Hope City feeds the souls and hunger of people who live in Kansas City’s urban core. The organization serves 6,000 meals every 90 days.
“Tappecue enables us to broaden our selection of meals,” Richie says. “Volunteers cook the meals and Tappecue makes sure everything is on the up and up.” The smart thermometers Hope City uses were donated by Tappecue.
Tappecue has remained true to its consumer base, selling directly to customers online through its website, tappecue.com, and on Amazon. While other commercial opportunities have arisen, Gina prefers a singular sales and distribution strategy.
A 2017 survey commissioned by the Hearth, Patio and Barbecue Association reported that seven out of 10 Americans own a grill or smoker. They represent a significant segment of the $3.5 billion global barbecue grill industry.

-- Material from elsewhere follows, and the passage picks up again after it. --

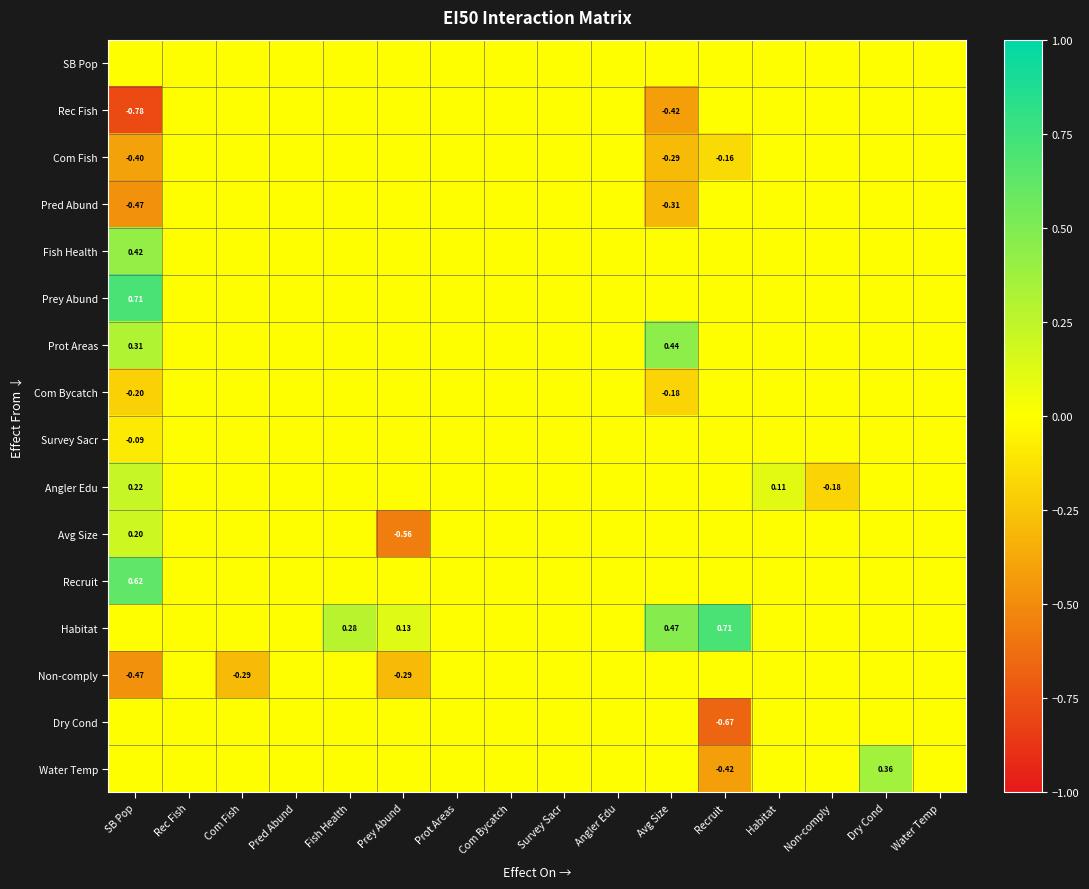

At how many categories does at least one series exceed 0?

7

That’s obviously good news for Tappecue. But it’s the meaningful local connections that fuel this business.
This month, 10 percent of tappecue.com sales benefit Susan G. Komen Kansas and Western Missouri. Additionally, one of only two pink Tappecues will be auctioned on eBay this month to raise even more funds for the breast cancer organization.
Mark Vogt credits Tappecue’s success to Gina’s commitment to her product and the people who use it.
“Gina drives a market need,” he says. “She provides good customer service, and she’s stuck with it. She’s just a good person.”